Picture of the month: From the inside of friction Submitted by Professor Georg-Peter Ostermeyer
Without friction, nothing works in our everyday life. Sometimes friction is vital, as in vehicle braking, sometimes it is undesirable, as when the bicycle rolls out and we have to pedal again. Such frictional forces still cannot be accurately calculated or predicted. This gap in our knowledge has lasted for an astonishingly long time. Research into the prediction of friction has been going on since Leonardo da Vinci. Professor Georg-Peter Ostermeyer of the Institute of Dynamics and Vibrations would like to shed more light on the darkness of the phenomena of friction with an innovative machine, which can be seen in the picture of the month. His machine, which was completely new for basic research, makes it possible to see in situ inside the frictional contact between two bodies. The frictional interface reveals surprisingly complex dynamics of wave motion and wear particle flow. Cork particles moving in an almost dancing fashion are exemplified in the image. The machine makes it possible to observe the complex self-organization effects and thus contribute significantly to the clarification of different phenomena of friction, wear and the origin of friction dust emissions.

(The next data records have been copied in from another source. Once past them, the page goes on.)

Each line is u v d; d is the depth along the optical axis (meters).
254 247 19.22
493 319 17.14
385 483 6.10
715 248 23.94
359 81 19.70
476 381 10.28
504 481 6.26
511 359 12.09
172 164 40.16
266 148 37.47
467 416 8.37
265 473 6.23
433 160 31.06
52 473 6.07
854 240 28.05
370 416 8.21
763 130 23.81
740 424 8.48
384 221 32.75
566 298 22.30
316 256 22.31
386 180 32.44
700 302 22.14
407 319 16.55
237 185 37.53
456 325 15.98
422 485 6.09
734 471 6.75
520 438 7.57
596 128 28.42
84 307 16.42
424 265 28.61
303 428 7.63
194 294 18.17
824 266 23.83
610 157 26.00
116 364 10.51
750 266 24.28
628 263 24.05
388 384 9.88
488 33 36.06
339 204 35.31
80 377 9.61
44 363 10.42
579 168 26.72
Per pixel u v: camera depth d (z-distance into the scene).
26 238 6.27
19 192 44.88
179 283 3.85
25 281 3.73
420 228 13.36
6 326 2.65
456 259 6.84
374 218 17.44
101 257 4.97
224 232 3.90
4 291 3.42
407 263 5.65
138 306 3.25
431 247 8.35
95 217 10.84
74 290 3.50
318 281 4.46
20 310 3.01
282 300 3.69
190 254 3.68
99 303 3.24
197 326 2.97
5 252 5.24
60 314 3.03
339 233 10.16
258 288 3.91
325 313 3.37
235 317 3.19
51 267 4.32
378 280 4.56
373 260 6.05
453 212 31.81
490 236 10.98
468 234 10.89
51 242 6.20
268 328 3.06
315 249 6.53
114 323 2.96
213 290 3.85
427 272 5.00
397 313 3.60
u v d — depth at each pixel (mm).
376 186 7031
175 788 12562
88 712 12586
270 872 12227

Although friction is ubiquitous, friction is still not understood causally. We have been using friction and its effects since time immemorial. In the Stone Age, our ancestors made fire with wood rubbed against each other. Even today, friction is used to make fire. The ancient Egyptians also moved large stone blocks over long distances using roller beams that were probably oiled. We also still use these techniques today to minimize drag forces. Friction is sometimes desirable and sometimes not. On the one hand, there is no walking, running or rolling without friction, as you can easily see on a frozen lake. Here, only very small steps or accelerations are possible. But on the other hand, friction is also responsible for an incredible amount of energy destruction in our world, because the functionality of many processes and machines contains friction as an unwanted and unavoidable by-product, which has to be served energetically.
In the mid-15th century, Leonardo da Vinci was probably the first scientist to set out basic properties of friction in experimental sketches. Although a great many experiments, explanations and results have been generated since then, the very simple Coulomb’s law of friction for the elementary states of adhesion and sliding is still often used in simulation and system description today. This law for dry friction gives quite good results when one has approximate point contacts and friction does not dominate the system events energetically or phenomenologically.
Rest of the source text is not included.